The new initiative will offer incentive rates for the diploma courses to wealthdigital’s 4000 adviser users and will see knowIT work with Monarch to develop tailored versions of the courses that incorporate work-based use of the wealthdigital platform.

Launching the partnership at a media event in Sydney yesterday, knowITdigital chief executive Wayne Wilson said it was vital the financial planning industry got to grips with a surge in demand for education that was likely to occur in the coming months as incoming changes to professional standards for advisers were finalised.

“Once the standards board decides what the new standards are going to be, there is going to be a rush of half-qualified planners that have a five-year framework in which to get themselves up to the new standards, and we think the demand will greatly exceed supply in the first few years,” Wilson said.

“It’s part of our quest to take the thousands of pages of information on wealthdigital and get them into a useful environment, so we will be rewiring Monarch’s diploma courses to allow advisers to come out at the end qualified in the knowledge that comes from that course, but also how to use our software in a practical and business sense.”

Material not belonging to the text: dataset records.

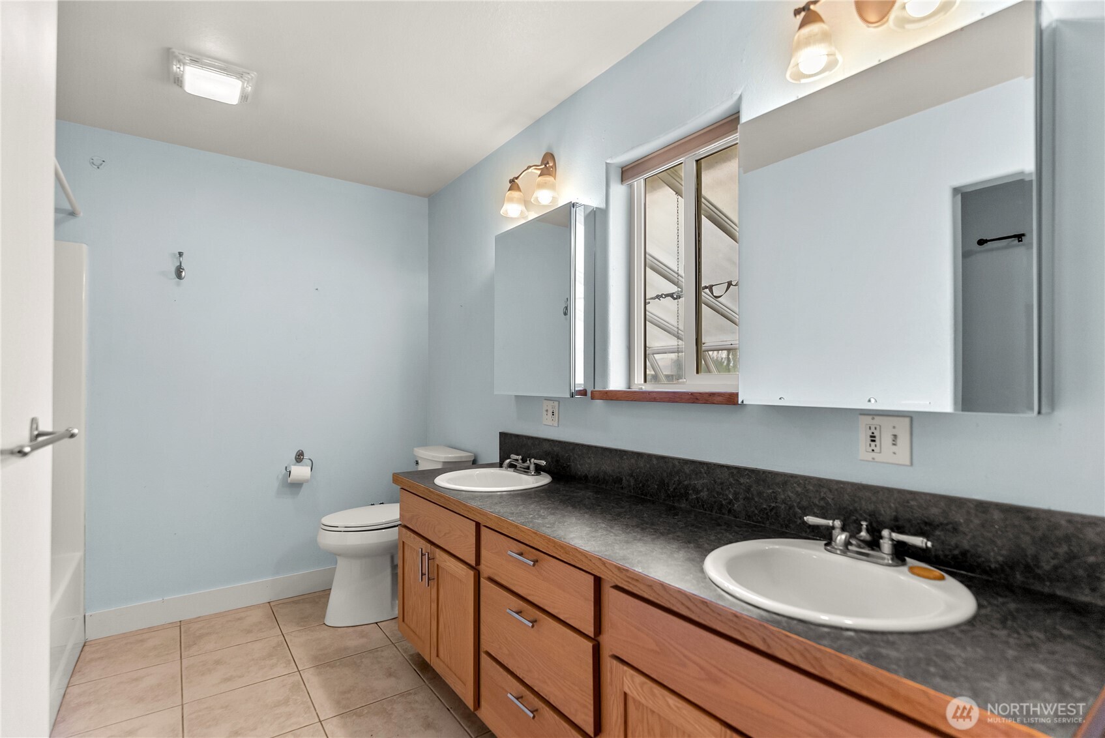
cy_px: 369
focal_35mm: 17
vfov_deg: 71.1
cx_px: 552
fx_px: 516
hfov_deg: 93.9
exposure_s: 1/125
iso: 400
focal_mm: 16.8
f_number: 2.8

Monarch chief operating officer Nick Chapman said the group’s shift towards educational content with a more practical application for advisers had been a driving force behind its decision to partner with knowITdigital.

“Part of our investment in our courses is embedding things people would use in the workforce to make sure our graduates are the best they could possibly be,” Chapman said.

“Monarch have got some ambitious targets about being there to deliver really high-quality education for this sector and knowIT certainly share that passion.”

Wilson added the opportunity for students to engage via mobile or tablet was also important given changes in the way knowledge and information were being accessed.

“These days more often than not most of us would reach into our pocket and want to access information through our phone, so part of the future is not only to digitise information but to digitise access to it,” he said.

“Ongoing learning needs to be in an environment where you can continue to push things out in different ways – it’s about a whole engagement with students, not only during the period they are in a diploma program, but after.”